Division of Molecular Psychiatry, Laboratory of Translational Neuroscience, ADHD Clinical Research Network, Department of Psychiatry, Psychosomatics and Psychotherapy, University of Würzburg, Füchsleinstr. 15, 97080 Würzburg, Germany.
Eur Neuropsychopharmacol. 2013 Jun;23(6):479-91. doi: 10.1016/j.euroneuro.2012.07.013. Epub 2012 Aug 30.
Attention-deficit/hyperactivity disorder (ADHD) is a common neurodevelopmental disorder with impairments across the lifespan. The persistence of ADHD is associated with considerable liability to neuropsychiatric co-morbidity such as depression, anxiety and substance use disorder. The substantial heritability of ADHD is well documented and recent genome-wide analyses for risk genes revealed synaptic adhesion molecules (e.g. latrophilin-3, LPHN3; fibronectin leucine-rich repeat transmembrane protein-3, FLRT3), glutamate receptors (e.g. metabotropic glutamate receptor-5, GRM5) and mediators of intracellular signalling pathways (e.g. nitric oxide synthase-1, NOS1).
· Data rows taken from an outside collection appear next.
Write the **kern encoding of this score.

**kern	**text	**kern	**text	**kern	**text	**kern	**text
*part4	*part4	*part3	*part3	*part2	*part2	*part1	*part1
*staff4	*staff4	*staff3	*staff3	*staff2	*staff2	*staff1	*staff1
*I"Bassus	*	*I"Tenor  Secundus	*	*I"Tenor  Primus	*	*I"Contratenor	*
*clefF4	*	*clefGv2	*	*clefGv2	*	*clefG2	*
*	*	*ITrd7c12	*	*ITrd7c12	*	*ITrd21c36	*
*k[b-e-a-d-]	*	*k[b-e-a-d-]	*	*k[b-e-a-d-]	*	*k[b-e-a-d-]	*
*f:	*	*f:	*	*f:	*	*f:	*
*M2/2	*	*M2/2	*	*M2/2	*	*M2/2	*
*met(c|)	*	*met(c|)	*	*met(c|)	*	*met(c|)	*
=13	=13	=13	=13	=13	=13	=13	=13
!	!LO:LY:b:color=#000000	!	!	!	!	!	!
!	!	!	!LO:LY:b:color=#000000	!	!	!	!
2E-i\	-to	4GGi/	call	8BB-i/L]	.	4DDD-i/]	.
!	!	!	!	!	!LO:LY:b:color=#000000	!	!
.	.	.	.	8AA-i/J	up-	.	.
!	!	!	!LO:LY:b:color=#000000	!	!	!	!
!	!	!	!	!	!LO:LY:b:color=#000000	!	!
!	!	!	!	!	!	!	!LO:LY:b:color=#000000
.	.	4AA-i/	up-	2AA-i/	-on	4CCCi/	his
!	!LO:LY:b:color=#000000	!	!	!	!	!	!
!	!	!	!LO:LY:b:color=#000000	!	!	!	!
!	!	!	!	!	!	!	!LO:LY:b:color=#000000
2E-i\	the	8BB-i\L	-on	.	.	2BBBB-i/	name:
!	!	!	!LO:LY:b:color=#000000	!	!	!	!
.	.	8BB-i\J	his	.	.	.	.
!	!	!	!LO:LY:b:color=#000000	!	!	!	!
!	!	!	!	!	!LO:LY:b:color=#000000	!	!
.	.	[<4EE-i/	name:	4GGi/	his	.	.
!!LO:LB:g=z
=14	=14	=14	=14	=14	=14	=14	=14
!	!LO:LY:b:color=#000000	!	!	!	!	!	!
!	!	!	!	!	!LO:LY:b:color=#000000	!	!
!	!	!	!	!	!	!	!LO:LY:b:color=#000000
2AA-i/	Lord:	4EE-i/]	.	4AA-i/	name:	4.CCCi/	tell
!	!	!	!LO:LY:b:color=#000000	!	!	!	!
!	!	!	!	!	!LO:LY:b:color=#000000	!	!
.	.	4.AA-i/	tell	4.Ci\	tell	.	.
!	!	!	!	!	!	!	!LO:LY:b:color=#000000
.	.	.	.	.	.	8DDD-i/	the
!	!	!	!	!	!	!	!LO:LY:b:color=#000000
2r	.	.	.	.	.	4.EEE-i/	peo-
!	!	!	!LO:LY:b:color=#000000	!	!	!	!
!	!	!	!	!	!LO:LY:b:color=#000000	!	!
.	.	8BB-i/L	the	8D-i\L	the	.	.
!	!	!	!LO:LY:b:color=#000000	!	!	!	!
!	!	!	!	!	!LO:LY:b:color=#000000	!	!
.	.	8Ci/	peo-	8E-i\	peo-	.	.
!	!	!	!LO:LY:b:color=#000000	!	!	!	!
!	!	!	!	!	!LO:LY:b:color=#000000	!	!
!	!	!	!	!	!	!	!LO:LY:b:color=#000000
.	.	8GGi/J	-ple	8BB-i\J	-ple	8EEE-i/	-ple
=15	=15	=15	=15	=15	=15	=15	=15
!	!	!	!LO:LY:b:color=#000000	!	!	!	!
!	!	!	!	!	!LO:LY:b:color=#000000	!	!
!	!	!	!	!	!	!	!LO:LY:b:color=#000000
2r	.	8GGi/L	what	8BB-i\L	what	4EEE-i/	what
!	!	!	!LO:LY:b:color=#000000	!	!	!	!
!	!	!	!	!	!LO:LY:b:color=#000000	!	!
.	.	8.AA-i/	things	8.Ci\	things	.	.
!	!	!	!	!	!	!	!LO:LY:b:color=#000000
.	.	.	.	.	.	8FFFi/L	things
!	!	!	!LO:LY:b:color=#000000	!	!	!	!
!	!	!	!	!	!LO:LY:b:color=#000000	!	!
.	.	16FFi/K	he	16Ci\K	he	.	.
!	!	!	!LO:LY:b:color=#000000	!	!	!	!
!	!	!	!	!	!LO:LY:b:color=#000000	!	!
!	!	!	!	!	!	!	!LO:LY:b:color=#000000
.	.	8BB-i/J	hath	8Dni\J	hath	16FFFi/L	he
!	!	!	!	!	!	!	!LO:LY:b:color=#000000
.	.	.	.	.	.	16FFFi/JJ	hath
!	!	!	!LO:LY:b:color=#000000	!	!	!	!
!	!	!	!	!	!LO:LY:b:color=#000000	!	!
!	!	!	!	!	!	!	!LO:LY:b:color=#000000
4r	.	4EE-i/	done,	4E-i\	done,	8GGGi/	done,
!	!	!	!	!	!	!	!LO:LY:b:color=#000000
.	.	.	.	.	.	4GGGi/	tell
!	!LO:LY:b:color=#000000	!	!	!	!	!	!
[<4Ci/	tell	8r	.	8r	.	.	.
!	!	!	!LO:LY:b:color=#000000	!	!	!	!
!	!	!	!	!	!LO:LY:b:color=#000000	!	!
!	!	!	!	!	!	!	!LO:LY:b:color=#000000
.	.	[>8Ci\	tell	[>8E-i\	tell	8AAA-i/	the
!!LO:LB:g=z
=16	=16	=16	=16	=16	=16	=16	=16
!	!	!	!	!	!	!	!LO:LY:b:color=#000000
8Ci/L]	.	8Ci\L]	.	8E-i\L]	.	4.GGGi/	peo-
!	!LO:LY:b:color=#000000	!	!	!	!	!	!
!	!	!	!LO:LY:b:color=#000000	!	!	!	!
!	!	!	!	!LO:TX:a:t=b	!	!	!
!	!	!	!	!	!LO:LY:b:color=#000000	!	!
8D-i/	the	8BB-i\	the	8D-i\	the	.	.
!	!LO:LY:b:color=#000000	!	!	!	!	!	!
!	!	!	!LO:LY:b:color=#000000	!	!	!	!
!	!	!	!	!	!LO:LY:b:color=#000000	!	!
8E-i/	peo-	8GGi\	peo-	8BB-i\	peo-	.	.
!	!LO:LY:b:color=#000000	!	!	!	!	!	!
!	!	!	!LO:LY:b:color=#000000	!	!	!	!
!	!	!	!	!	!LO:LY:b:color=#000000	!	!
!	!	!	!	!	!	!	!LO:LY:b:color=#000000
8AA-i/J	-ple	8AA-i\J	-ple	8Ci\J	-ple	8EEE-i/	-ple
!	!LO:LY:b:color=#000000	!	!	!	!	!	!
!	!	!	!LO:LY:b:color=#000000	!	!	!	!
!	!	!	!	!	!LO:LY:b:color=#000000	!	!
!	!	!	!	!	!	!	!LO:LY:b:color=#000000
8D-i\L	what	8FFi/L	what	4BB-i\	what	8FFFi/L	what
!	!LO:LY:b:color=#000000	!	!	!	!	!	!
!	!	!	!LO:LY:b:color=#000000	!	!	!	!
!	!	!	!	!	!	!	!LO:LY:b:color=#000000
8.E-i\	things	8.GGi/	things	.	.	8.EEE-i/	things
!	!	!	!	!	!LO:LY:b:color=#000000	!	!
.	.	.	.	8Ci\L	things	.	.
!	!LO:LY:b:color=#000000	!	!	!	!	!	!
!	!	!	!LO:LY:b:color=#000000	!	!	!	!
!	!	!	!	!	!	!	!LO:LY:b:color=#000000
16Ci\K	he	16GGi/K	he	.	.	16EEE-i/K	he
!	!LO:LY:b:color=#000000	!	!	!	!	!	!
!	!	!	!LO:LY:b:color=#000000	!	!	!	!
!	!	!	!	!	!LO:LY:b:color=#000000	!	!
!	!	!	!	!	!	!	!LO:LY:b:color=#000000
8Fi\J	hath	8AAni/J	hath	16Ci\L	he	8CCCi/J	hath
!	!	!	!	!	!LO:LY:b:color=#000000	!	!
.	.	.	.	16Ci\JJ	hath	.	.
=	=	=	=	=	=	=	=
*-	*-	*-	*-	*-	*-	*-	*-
These genes encode principal components of the molecular machinery that connects pre- and postsynaptic neurons, facilitates glutamatergic transmission, controls synaptic plasticity and empowers intersecting neural circuits to process and refine information. Thus, identification of genetic variation affecting molecules essential for the formation, specification and function of excitatory synapses is refocusing research efforts on ADHD pathogenesis to include the long-neglected glutamate system.
注意缺陷多动障碍(ADHD)是一种常见的神经发育障碍,其影响贯穿整个生命周期。ADHD 的持续存在与神经精神共病(如抑郁症、焦虑症和物质使用障碍)有很大的关联性。ADHD 的大量遗传性已得到充分证明,最近针对风险基因的全基因组分析显示了突触黏附分子(例如拉普罗林-3,LPHN3;纤维连接蛋白富含亮氨酸重复跨膜蛋白-3,FLRT3)、谷氨酸受体(例如代谢型谷氨酸受体-5,GRM5)和细胞内信号通路的介质(例如一氧化氮合酶-1,NOS1)。这些基因编码了连接前突触和后突触神经元、促进谷氨酸能传递、控制突触可塑性并使交叉神经网络能够处理和完善信息的分子机制的主要成分。因此,识别影响形成、特异性和兴奋性突触功能的关键分子的遗传变异,将重新聚焦 ADHD 发病机制的研究,包括长期被忽视的谷氨酸系统。